PAGE TEXT:
LeetCode #739 DailyTempertures. Algorithm,알고리즘,LeetCode,Codefights,CodeSignal,코드파이트,코드시그널,예제,문제해결능력,example,c++,java,재귀,recursive,datastructure,techinterview,coding,코딩인터뷰,기술면접,연결리스트
Terrible performance
Runtime: 1828 ms, faster than 5.04% of C++ online submissions for Daily Temperatures.
Memory Usage: 16.4 MB, less than 33.21% of C++ online submissions for Daily Temperatures.
LeetCode #739
Q.
Given a list of daily temperatures T, return a list such that, for each day in the input, tells you how many days you would have to wait until a warmer temperature. If there is no future day for which this is possible, put 0 instead.
주어진 매일의 온도 리스트 T 가 있는데, 각 날들이 인풋으로 들어가고, 더 따뜻한 날까지는 며칠을 기다려야 하는지를 반환한다. 해당 날 이후로 더 따뜻한 날이 없으면 0 을 반환한다.
For example, given the list of temperatures
T = [73, 74, 75, 71, 69, 72, 76, 73],
your output should be [1, 1, 4, 2, 1, 1, 0, 0].
Note:
The length of temperatures will be in the range [1, 30000].
Each temperature will be an integer in the range [30, 100].

ACTIVITY LIST:
a) On the LeetCode #739 page, what range of values can each temperature have?
b) Translate this sentence from the LeetCode #739 page into Spanish: "If there is no future day for which this is possible, put 0 instead."
c) Shorten the paragraph on the LeetCode #739 page that begins "Given a list of daily temperatures T" while keeping its main facts.

LISTED ENTRIES:
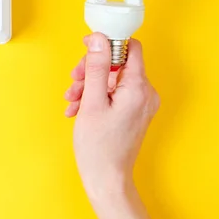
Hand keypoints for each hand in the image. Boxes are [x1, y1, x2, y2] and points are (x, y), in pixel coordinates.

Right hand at [64, 33, 159, 197]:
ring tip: (73, 100)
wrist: (107, 179)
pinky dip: (95, 97)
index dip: (108, 43)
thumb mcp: (92, 101)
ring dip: (89, 85)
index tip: (87, 48)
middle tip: (74, 80)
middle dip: (92, 69)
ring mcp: (141, 104)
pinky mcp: (134, 112)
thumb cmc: (100, 146)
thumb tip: (98, 39)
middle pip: (118, 64)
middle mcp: (145, 93)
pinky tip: (79, 108)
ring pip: (113, 80)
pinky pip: (114, 94)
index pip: (130, 47)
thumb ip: (96, 67)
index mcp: (139, 88)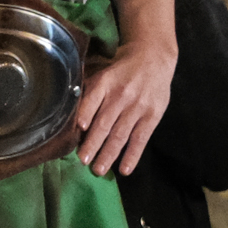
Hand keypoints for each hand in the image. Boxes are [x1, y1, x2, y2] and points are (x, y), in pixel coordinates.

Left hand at [76, 38, 176, 176]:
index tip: (79, 129)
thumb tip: (73, 119)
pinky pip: (140, 139)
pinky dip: (132, 155)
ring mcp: (138, 107)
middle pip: (105, 123)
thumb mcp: (104, 73)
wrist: (154, 58)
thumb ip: (90, 92)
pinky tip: (124, 169)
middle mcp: (121, 94)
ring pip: (120, 134)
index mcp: (105, 81)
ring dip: (108, 154)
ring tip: (98, 170)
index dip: (86, 114)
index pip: (93, 99)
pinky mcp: (152, 116)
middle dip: (93, 144)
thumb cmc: (122, 69)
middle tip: (83, 161)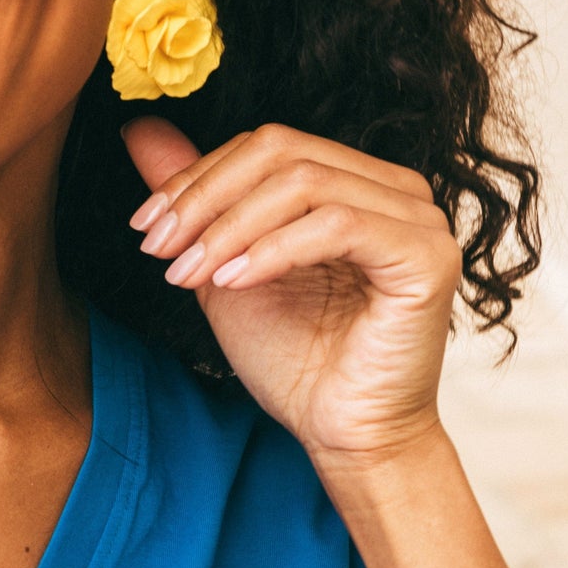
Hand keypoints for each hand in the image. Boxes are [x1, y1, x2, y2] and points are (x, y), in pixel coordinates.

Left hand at [121, 117, 461, 465]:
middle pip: (282, 152)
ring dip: (230, 228)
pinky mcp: (426, 255)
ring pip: (304, 183)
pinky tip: (234, 281)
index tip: (145, 225)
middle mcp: (393, 188)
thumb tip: (140, 130)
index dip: (198, 177)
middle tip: (160, 248)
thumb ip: (195, 197)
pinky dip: (273, 249)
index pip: (267, 146)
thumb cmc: (296, 359)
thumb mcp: (224, 265)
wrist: (345, 437)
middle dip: (207, 199)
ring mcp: (418, 217)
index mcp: (354, 181)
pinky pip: (337, 225)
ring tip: (189, 274)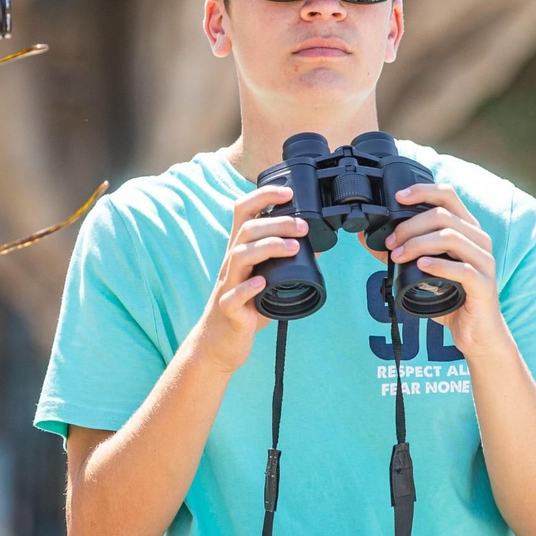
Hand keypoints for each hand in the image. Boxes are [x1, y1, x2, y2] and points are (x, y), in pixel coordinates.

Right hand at [191, 185, 305, 373]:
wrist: (219, 344)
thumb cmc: (244, 309)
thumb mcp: (266, 282)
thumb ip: (286, 265)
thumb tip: (316, 249)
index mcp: (239, 252)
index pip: (243, 212)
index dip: (263, 197)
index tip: (287, 192)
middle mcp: (231, 264)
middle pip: (245, 229)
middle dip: (276, 222)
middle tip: (303, 227)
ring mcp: (227, 285)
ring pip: (239, 255)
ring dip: (268, 247)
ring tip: (293, 248)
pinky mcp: (228, 309)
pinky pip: (234, 295)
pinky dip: (249, 286)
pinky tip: (263, 282)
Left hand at [376, 183, 505, 353]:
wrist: (476, 333)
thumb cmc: (451, 299)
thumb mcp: (423, 272)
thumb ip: (401, 253)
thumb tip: (367, 239)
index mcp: (467, 230)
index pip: (448, 196)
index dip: (422, 191)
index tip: (398, 197)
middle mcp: (479, 240)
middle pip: (443, 215)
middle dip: (410, 226)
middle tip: (390, 243)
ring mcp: (484, 261)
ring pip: (450, 237)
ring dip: (418, 244)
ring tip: (398, 256)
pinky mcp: (484, 284)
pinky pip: (462, 268)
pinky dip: (438, 264)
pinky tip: (421, 266)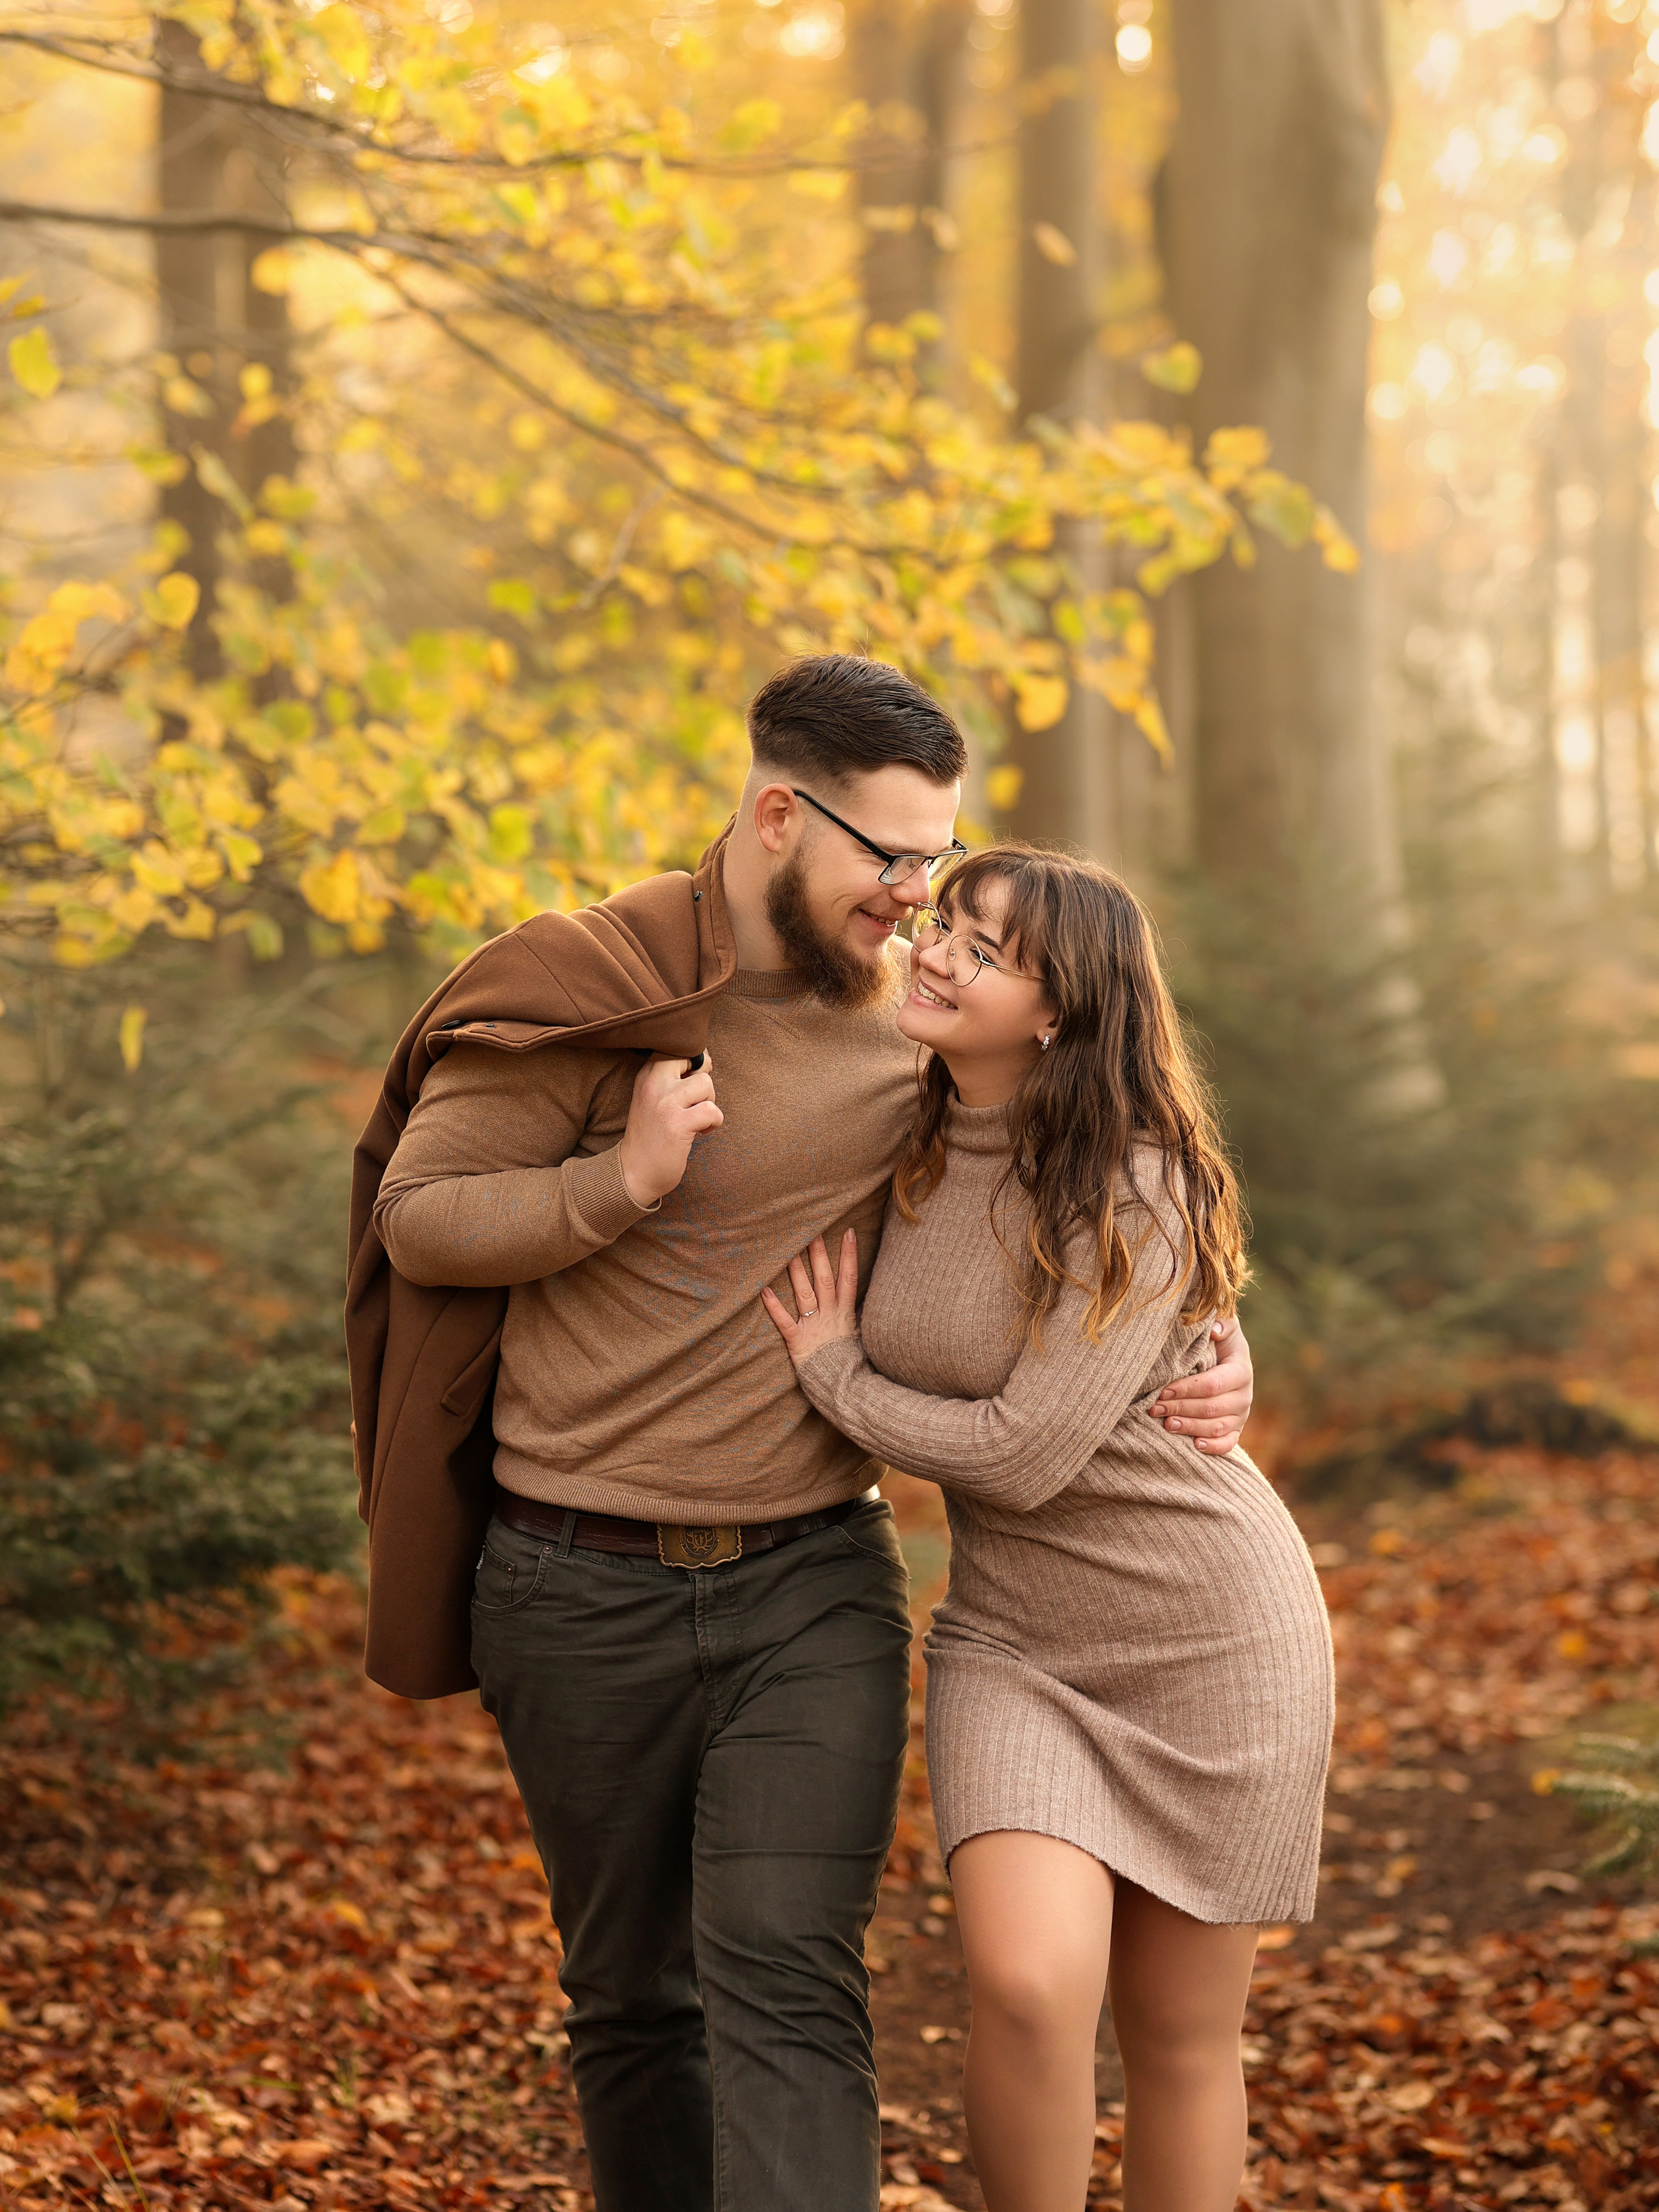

SOLUTIONS TO THE EXERCISE:
a) Each temperature is an integer from 30 to 100.

b) Si no hay ningún día futuro para el cual esto sea posible, pon 0 en su lugar.

c) For each day in the temperature list T, return how many days you must wait for a warmer temperature, or 0 if no warmer day comes later.